Siehst du was hier geschieht ?
Brot und Spiele für die Welt
geht’s denn nur noch um Geld?

Soll ich gehen, soll ich bleiben,
ich frag mich, was muss noch geschehen?

 
Wettbewerbstitel #3

Der Tanz (Valse brillante – Hermann Hesse)

Ein Tanz von Chopin lärmt im Saal,
Ein wilder, zügelloser Tanz.
Die Fenster leuchten wetterfahl,
Den Flügel ziert ein welker Kranz.
(Text: Hermann Hesse)

Zwei Seelen treffen sich, banal,
Zwei Herzen fordern sich zum Tanz.
Vom hohen Berg hinab ins Tal,
Mit einem ganz bestimmten Glanz.
(Text: Linda Ka)

CHORUS:
Du und ich für jetzt vereint
Ein Lied lang sind wir nur zu zweit
Wir tanzen, lassen Zeit und Raum
Doch leider bleibt es nur ein Traum
(Text: Linda Ka)

Den Flügel du, die Geige ich
So spielen wir und enden nicht.
Und warten angstvoll, du und ich
Wer wohl zuerst den Zauber bricht.
(Text: Hermann Hesse)

Im Geiste spielst du nur für mich,
Um dich herum ein helles Licht.
Ich spiel für dich und du für mich,
Auch wenn hier niemand drüber spricht.
(Text: Linda Ka)

CHORUS

Wer wohl zuerst einhält im Takt
Und von sich weg die Lichter schiebt.
Und wer zuerst die Frage sagt,
Auf die es keine Antwort gibt.
(Text: Hermann Hesse)

Zwei Herzen tanzen wohl im Takt,
Bald endet unser Liebeslied.
Wir gehen weiter, niemand fragt,
Warum die Liebe hier nicht siegt…
(Text: Linda Ka)

CHORUS

Den Flügel du, die Geige ich
So spielen wir und enden nicht…(Text: Hermann Hesse)

Worte

Linda Ka beschert mit ausgesuchten Texten „stürmische Zeiten“.

Sie verfügt über eine klassische Gesangsausbildung und ihr Umfeld bescheinigt ihr eine starke Stimme.
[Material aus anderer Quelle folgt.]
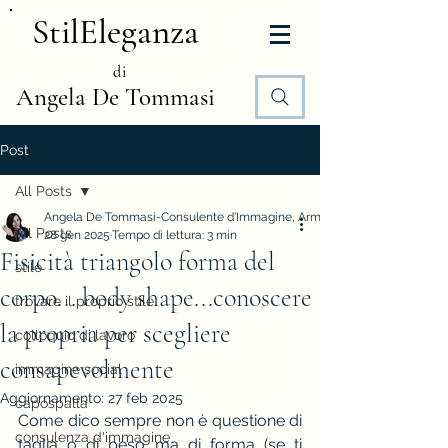
StilEleganza
di
Angela De Tommasi
Post
All Posts
Angela De Tommasi-Consulente d'Immagine, Armocromia e Stile
All Posts
28 gen 2025
Tempo di lettura: 3 min
Fisicità triangolo forma del
stile
corpo... body shape...conoscere
trovare il proprio stile
la propria per scegliere
colloquio di lavoro
consapevolmente
immagine social
Aggiornamento:
27 feb 2025
capospalla
Come dico sempre non è questione di 
consulenza d'immagine
taglia o di peso ma di forma (se ti 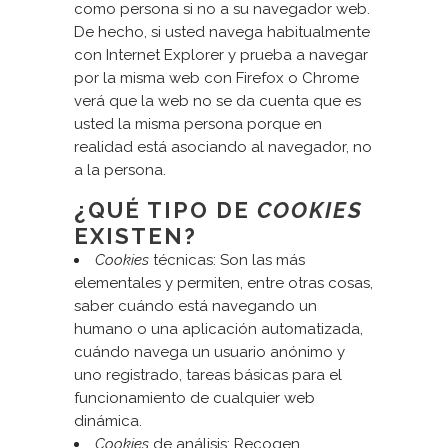
como persona si no a su navegador web.
De hecho, si usted navega habitualmente
con Internet Explorer y prueba a navegar
por la misma web con Firefox o Chrome
verá que la web no se da cuenta que es
usted la misma persona porque en
realidad está asociando al navegador, no
a la persona.
¿QUÉ TIPO DE
COOKIES
EXISTEN?
Cookies
técnicas: Son las más
elementales y permiten, entre otras cosas,
saber cuándo está navegando un
humano o una aplicación automatizada,
cuándo navega un usuario anónimo y
uno registrado, tareas básicas para el
funcionamiento de cualquier web
dinámica.
Cookies
de análisis: Recogen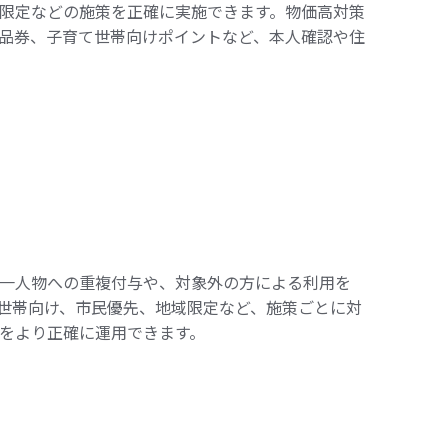
限定などの施策を正確に実施できます。物価高対策
品券、子育て世帯向けポイントなど、本人確認や住
同一人物への重複付与や、対象外の方による利用を
世帯向け、市民優先、地域限定など、施策ごとに対
をより正確に運用できます。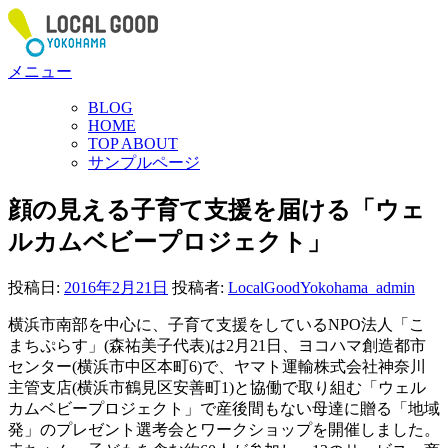
コ
ン
テ
メニュー
ン
ツ
BLOG
へ
HOME
ス
TOP ABOUT
サンプルページ
キ
ッ
顔の見える子育て支援を届ける「ウェ
プ
ルカムベビープロジェクト」
投稿日:
2016年2月21日
投稿者:
LocalGoodYokohama_admin
横浜市南部を中心に、子育て支援をしているNPO法人「こ
まちぷらす」(森祐美子代表)は2月21日、ヨコハマ創造都市
センター(横浜市中区本町6)で、ヤマト運輸株式会社神奈川
主管支店(横浜市鶴見区安善町1)と協働で取り組む「ウェル
カムベビープロジェクト」で産後間もない母達に贈る「地域
発」のプレゼント選考会とワークショップを開催しました。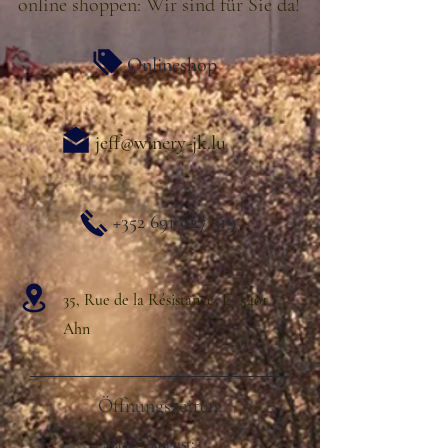
online shoppen: Wir sind für Sie da!
Onlineshop
jeff@winery-jk.lu
+352 691 827 319
35, Rue de la Résistance L- 5401
Ahn
Öffnungszeiten:
März - August: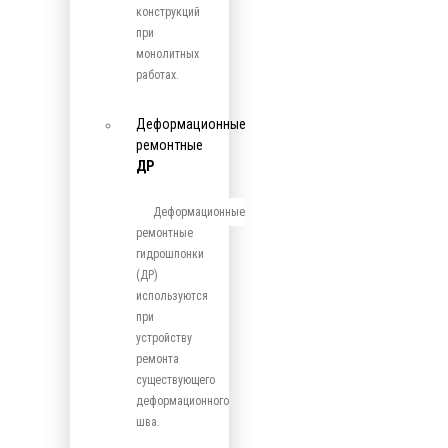
конструкций
при
монолитных
работах.
Деформационные
ремонтные
ДР
Деформационные
ремонтные
гидрошпонки
(ДР)
используются
при
устройству
ремонта
существующего
деформационного
шва.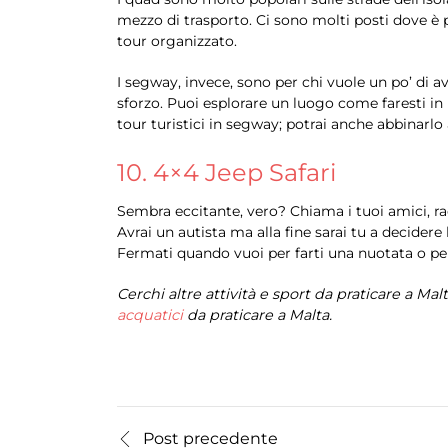
mezzo di trasporto. Ci sono molti posti dove è p
tour organizzato.
I segway, invece, sono per chi vuole un po’ di
sforzo. Puoi esplorare un luogo come faresti in 
tour turistici in segway; potrai anche abbinarlo ad
10. 4×4 Jeep Safari
Sembra eccitante, vero? Chiama i tuoi amici, ra
Avrai un autista ma alla fine sarai tu a decider
Fermati quando vuoi per farti una nuotata o per 
Cerchi altre attività e sport da praticare a Mal
acquatici
da praticare a Malta.
Post precedente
Linda Ka, zuletzt Frontfrau einer Rockband, schlägt nun leisere Töne an.
Im Sommer 2011 begann die 35-Jährige eigene Songs zu schreiben. Zehn starke Songs sind im Debüt-Album „stürmische Zeiten“ zu hören. Egal ob es die Gedanken während der U-Bahnfahrt sind, oder die Liebeserklärung an Frankfurt am Main und seine Silouette. „Bereit“ zählt zu den wortgewaltigen, schönsten Liebeserklärungen, die man einem Menschen nur machen kann. In „Goldrausch“ setzt sich Linda mit der Bankenkrise auseinander. All das zusammen ergeben stürmische Zeiten.